Work instruction: Start to finish, return the listing below exactly, pictures excluded.

Information shown:
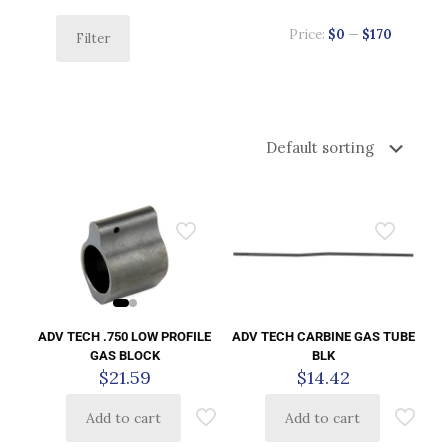
Price:
$0
—
$170
Filter
ADV TECH .750 LOW PROFILE
ADV TECH CARBINE GAS TUBE
GAS BLOCK
BLK
$
21.59
$
14.42
Add to cart
Add to cart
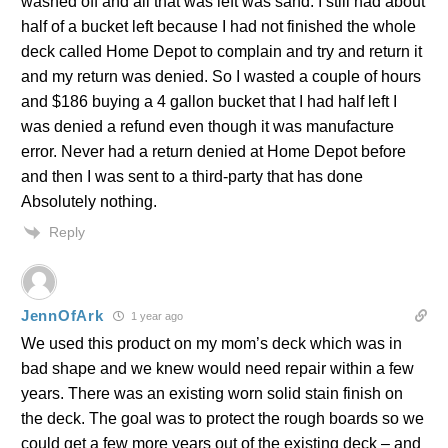
washed off and all that was left was sand. I still had about
half of a bucket left because I had not finished the whole
deck called Home Depot to complain and try and return it
and my return was denied. So I wasted a couple of hours
and $186 buying a 4 gallon bucket that I had half left I
was denied a refund even though it was manufacture
error. Never had a return denied at Home Depot before
and then I was sent to a third-party that has done
Absolutely nothing.
Reply
JennOfArk
1 year ago
We used this product on my mom’s deck which was in
bad shape and we knew would need repair within a few
years. There was an existing worn solid stain finish on
the deck. The goal was to protect the rough boards so we
could get a few more years out of the existing deck – and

Response:
Price:
$0
—
$170
Filter
ADV TECH .750 LOW PROFILE
ADV TECH CARBINE GAS TUBE
GAS BLOCK
BLK
$
21.59
$
14.42
Add to cart
Add to cart
washed off and all that was left was sand. I still had about
half of a bucket left because I had not finished the whole
deck called Home Depot to complain and try and return it
and my return was denied. So I wasted a couple of hours
and $186 buying a 4 gallon bucket that I had half left I
was denied a refund even though it was manufacture
error. Never had a return denied at Home Depot before
and then I was sent to a third-party that has done
Absolutely nothing.
Reply
JennOfArk
1 year ago
We used this product on my mom’s deck which was in
bad shape and we knew would need repair within a few
years. There was an existing worn solid stain finish on
the deck. The goal was to protect the rough boards so we
could get a few more years out of the existing deck – and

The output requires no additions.